Even if Pil has come close to crossing ethical lines, there's no denying that he is a source of aid for an immigrant subculture that is doubly downtrodden -- first in its home country, and now, as its members start all over again, here in the United States. Though younger than many of the emigres arriving now, Pil is old enough to have been forced underground in his Hebrew studies in Russia and to have known of Jews banished to Siberia for studying Hebrew texts.
Yet when he arrived in New York at the age of 16, he felt no particular religious calling. Yes, he rode around in the Lubavitcher "mitzvah tanks," Winnebagos stuffed with Jewish religious tracts and trinkets that were handed out to potential converts. But he was planning to become an engineer. He wanted to design cars that would run on cushions of air.
At 18, however, while he was living in one of Brooklyn's Russian neighborhoods, he noticed one day "Jewish people drunk in the street, teen-agers selling drugs." At first he wondered "why nobody takes care of this." He decided to join the Lubavitchers and attend the yeshiva to become a rabbi.
The Lubavitch sect blends ancient mystic beliefs with a modern, pragmatic, even worldly instinct for self-promotion, based on the conviction that "[t]he world really wants to see the colors of the Jew," as Langer put it. Lubavitchers also aggressively recruit young Jews. Over the last four decades, the Lubavitchers' numbers blossomed under the charismatic leadership of the late Menachem Mendel Schneerson, known as their "rebbe," a term Hasidics prefer to "rabbi." By the time Schneerson died in 1994, at the age of 92, they had become a well-organized, potent force both here and in Israel. The official tally is 250,000 members in more than 30 countries, though skeptics say that may be a vast overstatement.
The modern-day Lubavitchers practice a gaudy, boisterous, and yet extremely rulebound form of Judaism. The sect was founded in the small Lithuanian town of Lubavitch (the "city of love") roughly 200 years ago, and its leadership was passed on from one rabbi to the next over seven generations.
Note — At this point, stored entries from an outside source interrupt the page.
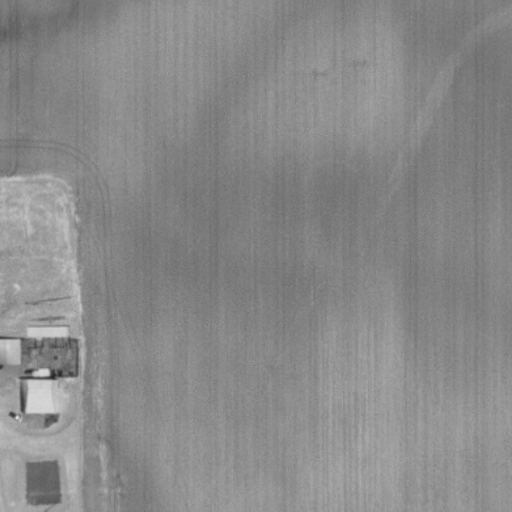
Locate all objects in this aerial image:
building: (39, 395)
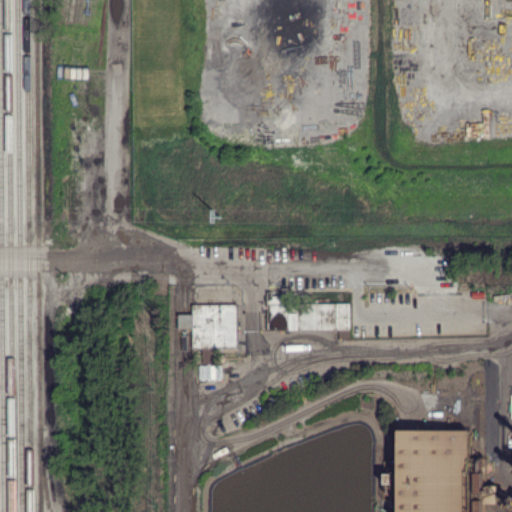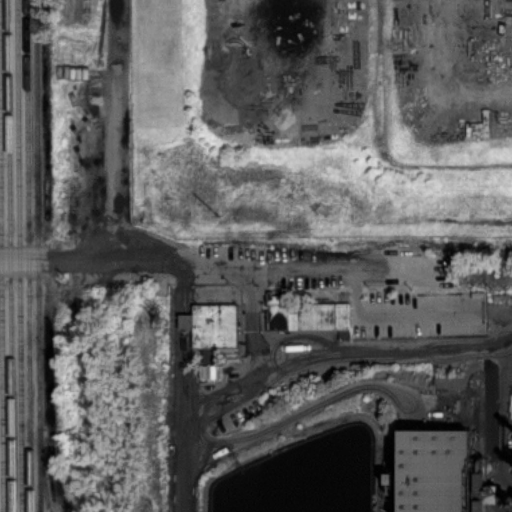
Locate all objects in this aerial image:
railway: (78, 3)
railway: (86, 10)
railway: (37, 62)
railway: (28, 110)
road: (113, 132)
power tower: (219, 216)
railway: (0, 255)
railway: (10, 255)
railway: (20, 255)
road: (196, 264)
railway: (39, 274)
road: (181, 289)
road: (250, 309)
building: (307, 314)
road: (416, 314)
building: (308, 316)
road: (181, 321)
building: (509, 322)
building: (212, 324)
building: (212, 325)
road: (382, 347)
railway: (30, 366)
building: (210, 371)
road: (182, 384)
road: (200, 423)
railway: (478, 446)
railway: (40, 469)
railway: (43, 469)
building: (435, 471)
building: (437, 471)
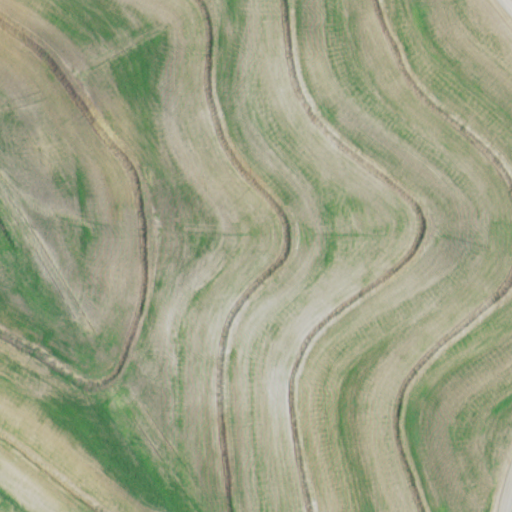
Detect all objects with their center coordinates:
road: (512, 255)
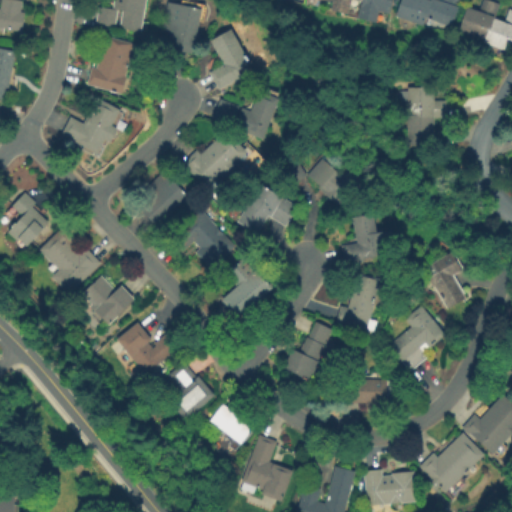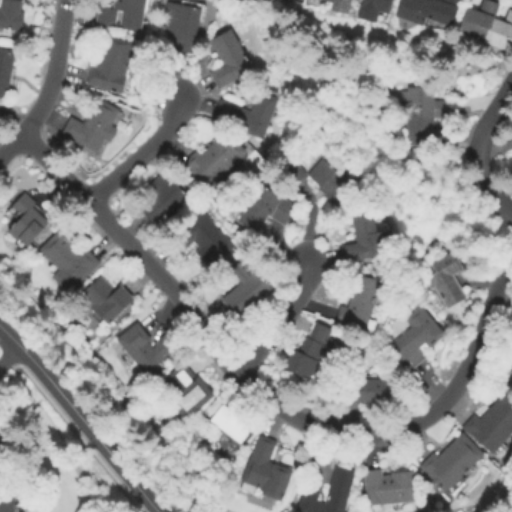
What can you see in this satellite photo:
building: (363, 7)
building: (425, 10)
building: (428, 10)
building: (10, 14)
building: (11, 14)
building: (119, 14)
building: (122, 14)
building: (485, 24)
building: (178, 25)
building: (487, 25)
building: (181, 26)
building: (225, 58)
building: (227, 59)
building: (109, 65)
building: (111, 65)
building: (4, 68)
building: (5, 69)
building: (225, 112)
building: (245, 113)
building: (418, 114)
building: (257, 115)
building: (425, 117)
road: (12, 124)
road: (337, 125)
building: (92, 126)
building: (92, 127)
road: (477, 146)
road: (10, 147)
road: (139, 155)
building: (214, 160)
building: (212, 161)
building: (295, 172)
building: (330, 179)
building: (333, 180)
building: (158, 198)
building: (161, 198)
building: (261, 207)
building: (265, 209)
building: (23, 218)
building: (27, 220)
building: (203, 238)
building: (205, 239)
building: (362, 240)
building: (364, 240)
building: (65, 258)
building: (69, 260)
building: (445, 278)
building: (444, 279)
building: (244, 288)
building: (244, 293)
building: (103, 298)
building: (106, 300)
building: (356, 301)
building: (358, 301)
road: (489, 301)
road: (279, 317)
building: (416, 334)
building: (413, 337)
building: (142, 347)
building: (147, 347)
building: (305, 352)
building: (307, 352)
road: (8, 354)
building: (506, 379)
building: (185, 389)
building: (188, 390)
building: (365, 391)
road: (79, 419)
building: (228, 422)
building: (231, 424)
building: (490, 424)
building: (492, 424)
building: (449, 462)
building: (450, 462)
building: (263, 469)
building: (266, 471)
building: (385, 486)
building: (388, 488)
building: (324, 493)
building: (327, 493)
building: (6, 504)
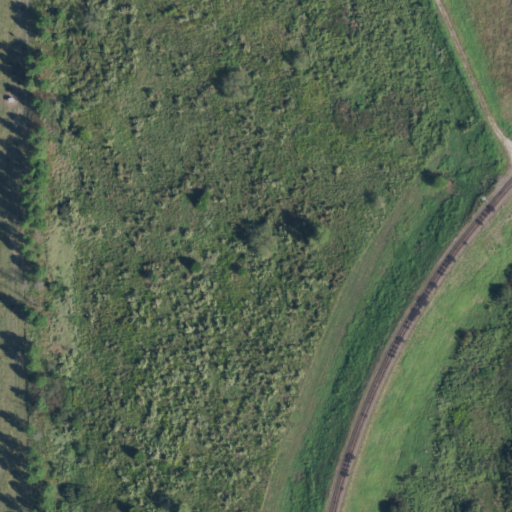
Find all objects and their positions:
railway: (403, 339)
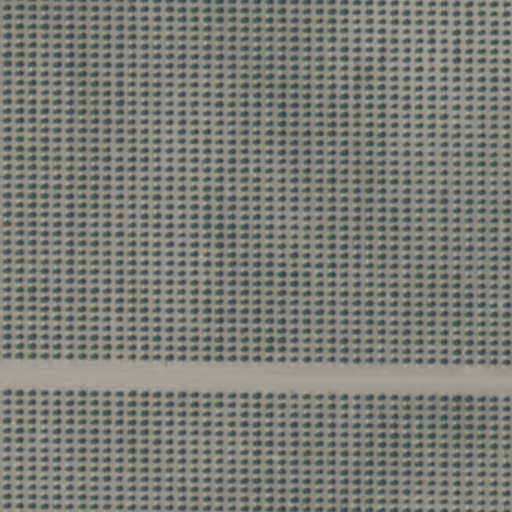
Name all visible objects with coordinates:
crop: (256, 255)
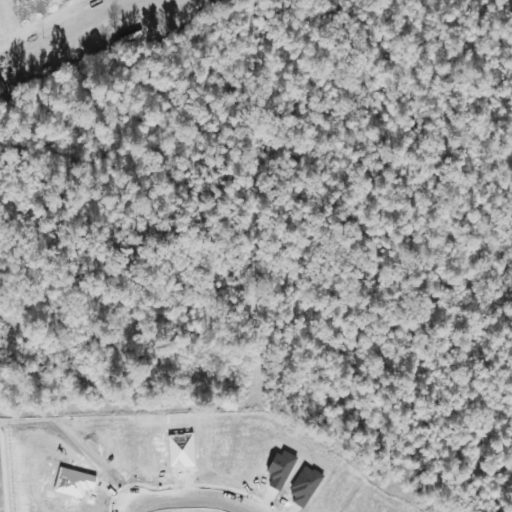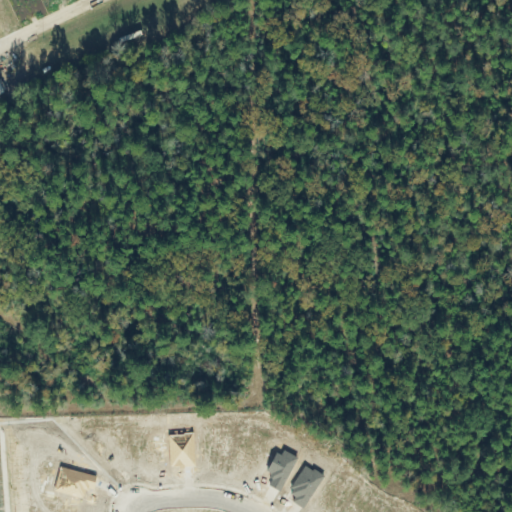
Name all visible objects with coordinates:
road: (44, 21)
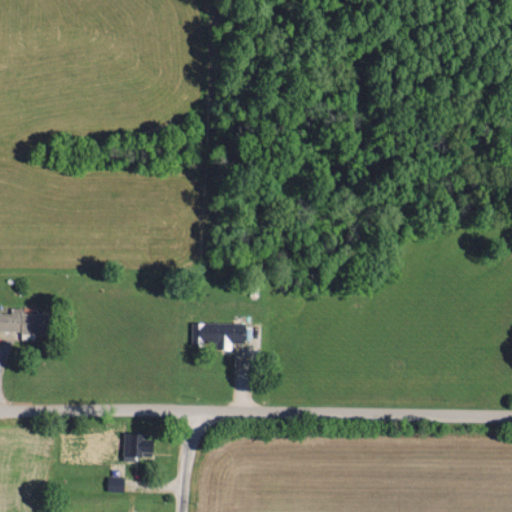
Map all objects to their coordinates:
building: (22, 321)
building: (217, 333)
road: (255, 422)
building: (135, 445)
road: (174, 467)
building: (114, 483)
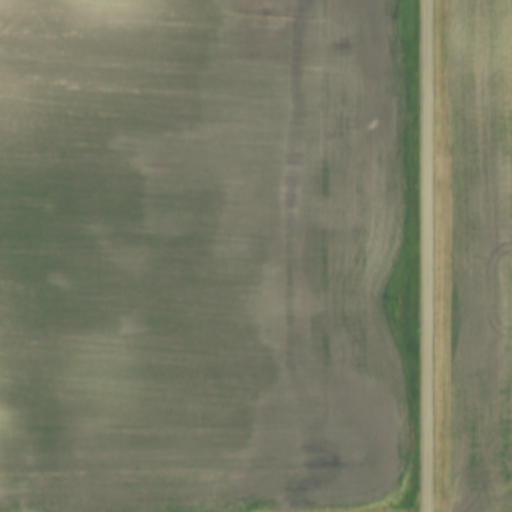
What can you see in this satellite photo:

Schneerson died before he could designate an heir.
That was his only, and possibly fatal, stumble in his carefully orchestrated drive to promote his sect. His fame grew to the point where billboards proclaiming his Messiah-hood sprouted in Brooklyn; celebrities and wealthy patrons were welcomed into the fold. Schneerson granted audiences to the likes of Bob Dylan and Ron Perlman, steward of the Revlon empire. (The rebbe also accidentally sparked the Crown Heights riots of 1991 when a car in his entourage ran over two black youngsters, killing one.)
Vendors still sell memorabilia on the sidewalk outside the house he occupied. But the key to the Lubavitchers' enduring strength is a carefully managed network of individual missions, chabads, planted now in hundreds of locations in the United States. Outside of New York, California is one of the places they've been most successful.
When Pil finished his studies in the yeshiva in Brooklyn, he "looked for the hardest place in America," he said, and concluded that the anemia of S.F.'s Jewish community made it the place to test his mettle. It's also arguable he was looking for a base large enough to sustain his empire-building ambitions. Although Los Angeles counts more Jews -- and faster growth of the Lubavitch sect -- S.F. is home to the third largest resettlement effort for Soviet emigre Jews, after New York and Chicago.
Whatever his motives, Pil came here with a missionary zeal to make his brand of Judaism bloom in the "desert."
It was a cold and blustery Monday night in the middle of Hanukkah. The Schneerson Day School, at Balboa and 34th Avenue, the four-story former home of the Lycee Francais' junior and senior highs, was brightly lit. Knots of middle-aged and older people drifted in and out of the lobby.